A ciência durante o século XIX buscou explicar a partir de teorias racistas que o homem branco é a “raça’’ superior da humanidade. O cientista inglês Francis J Galton dedicou sua vida produzindo teses eugenistas. Nesse sentido, ele defendia que deveria ser feita uma “seleção natural’’ para elevar os homens a uma raça superior. Logo, para “não degenerar a sociedade’’, o relacionamento entre brancos e negros teria de ser cortado, tendo em vista que para Galton os negros eram inferiores aos brancos.
Toda essa teoria influenciou várias partes do mundo, inclusive o Brasil que abriu portas para os imigrantes europeus com a forte justificativa de que eles poderiam ‘’limpar a raça negra’’ do sangue dos brasileiros. Cientistas políticos, explicavam que o Brasil não se desenvolveria por culpa da ‘’contaminação hereditária’’ dos negros.
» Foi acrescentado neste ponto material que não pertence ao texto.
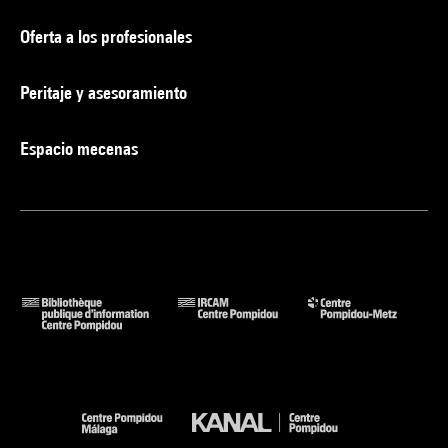
Oferta a los profesionales
Peritaje y asesoramiento
Espacio mecenas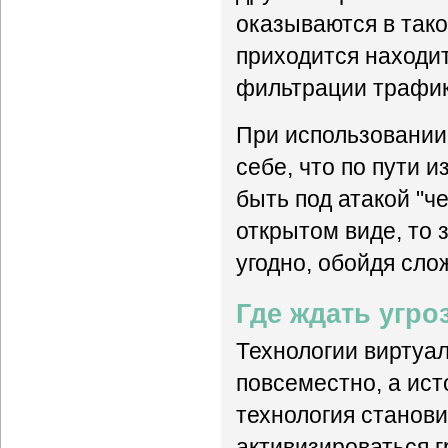
оказываются в так
приходится находи
фильтрации трафик
При использовании 
себе, что по пути 
быть под атакой "ч
открытом виде, то 
угодно, обойдя сло
Где ждать угро
Технологии виртуал
повсеместно, а ист
технология станови
активизироваться 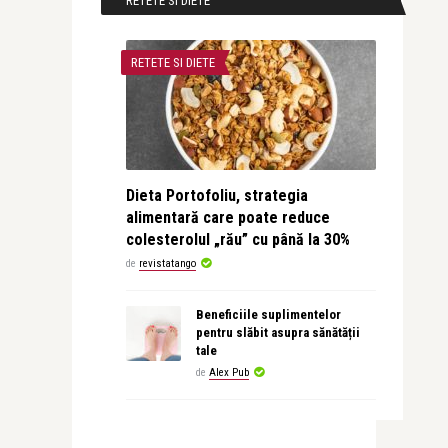
RETETE SI DIETE
RETETE SI DIETE
Dieta Portofoliu, strategia
alimentară care poate reduce
colesterolul „rău” cu până la 30%
de
revistatango
Beneficiile suplimentelor
pentru slăbit asupra sănătății
tale
de
Alex Pub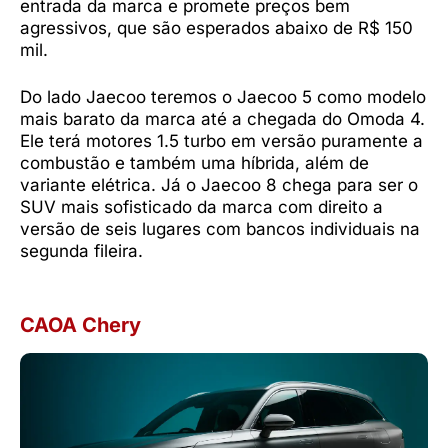
entrada da marca e promete preços bem
agressivos, que são esperados abaixo de R$ 150
mil.
Do lado Jaecoo teremos o Jaecoo 5 como modelo
mais barato da marca até a chegada do Omoda 4.
Ele terá motores 1.5 turbo em versão puramente a
combustão e também uma híbrida, além de
variante elétrica. Já o Jaecoo 8 chega para ser o
SUV mais sofisticado da marca com direito a
versão de seis lugares com bancos individuais na
segunda fileira.
CAOA Chery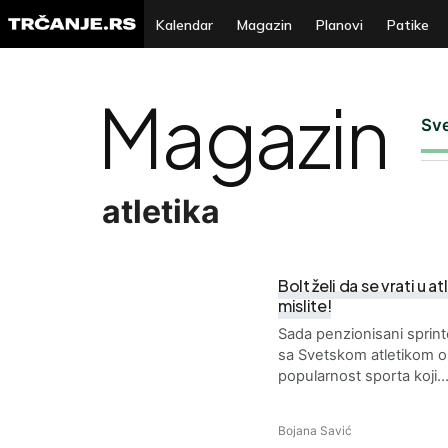
Kalendar
Magazin
Planovi
Patike
Magazin
Sv
atletika
Bolt želi da se vrati u a
mislite!
Sada penzionisani sprint
sa Svetskom atletikom o
popularnost sporta koji
Bojana Savić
A solução então seria misturar os negros com os brancos para redimir o país através da miscigenação.
A médica geneticista Andréa Trevas Maciel Guerra, em uma publicação de 2006, narra que ‘’Na Alemanha, a eugenia norte-americana inspirou nacionalistas defensores da supremacia racial, entre os quais Hitler, que nunca se afastou das doutrinas eugenistas de segregação e extermínio em massa dos indesejáveis.’’
Sabemos que no Brasil e no mundo, o racismo se manifesta de diversas formas. Com a intenção de explicar o racismo institucional que promove a exclusão dos negros em cargos de trabalho, principalmente em posições de liderança, a psicóloga social Cida Bento discute sobre como a branquitude se comporta e mantém seus privilégios através de um pacto não formal que perpassa gerações.
Em um dos trechos, ela chama atenção para a expansão dos direitos das minorias que aconteceu ao longo de 1980 nos Estados Unidos e gerou forte reação e medo nos brancos de classe média que não queriam perder seus privilégios. “O receio e o sentimento de ameaça da população branca foram capitalizados pelo partido republicano.’’ Em paralelo a isso, a escritora aponta que existe uma forte ligação entre supremacistas brancos e políticos antidemocráticos.
No contexto brasileiro, a ascensão da extrema direita no Brasil veio junto com discursos de ódio as minorias. O número de manifestações racistas também aumentou. De acordo com o jornal El país, em um levantamento realizado pela ong Safernet, em maio de 2020 foram criadas 204 novas páginas de conteúdo neonazistas após discursos e gestos em apologia ao nazismo feitos pelo ex presidente Jair Bolsonaro e seus apoiadores.
Não é de se admirar nesse cenário os ataques a produções de filmes com protagonistas negros, tendo em vista, que a branquitude se sente ferida em seu ego.
A ideologia de que o branco é o mais capacitado para ocupar posições de destaque ecoa no imaginário popular. Há pouco tempo começou o questionamento do porque as pessoas negras não poderiam ser representadas na mídia. Contudo, alguns diziam que isso era besteira, ‘’mi, mi, mi de esquerda’’. O jogo virou, e os que apontavam que quem reivindica por mais representatividade eram vitimistas, agora, se queixam que o filme ‘’de sereia’’ não tem uma protagonista branca.
Não se engane com a justificativa de que as crianças ficarão tristes porque no desenho a princesa era ruiva. As mesmas pessoas que dizem isso, provavelmente nunca pensaram nas crianças negras que não tinham princesas que as faziam se sentir representadas. Por fim, chegamos à conclusão de que é mais um caso de narcisismo da branquitude que não consegue lidar com o fato de que terá que dividir o espaço, afinal, vivemos em uma sociedade ‘’democrática’’.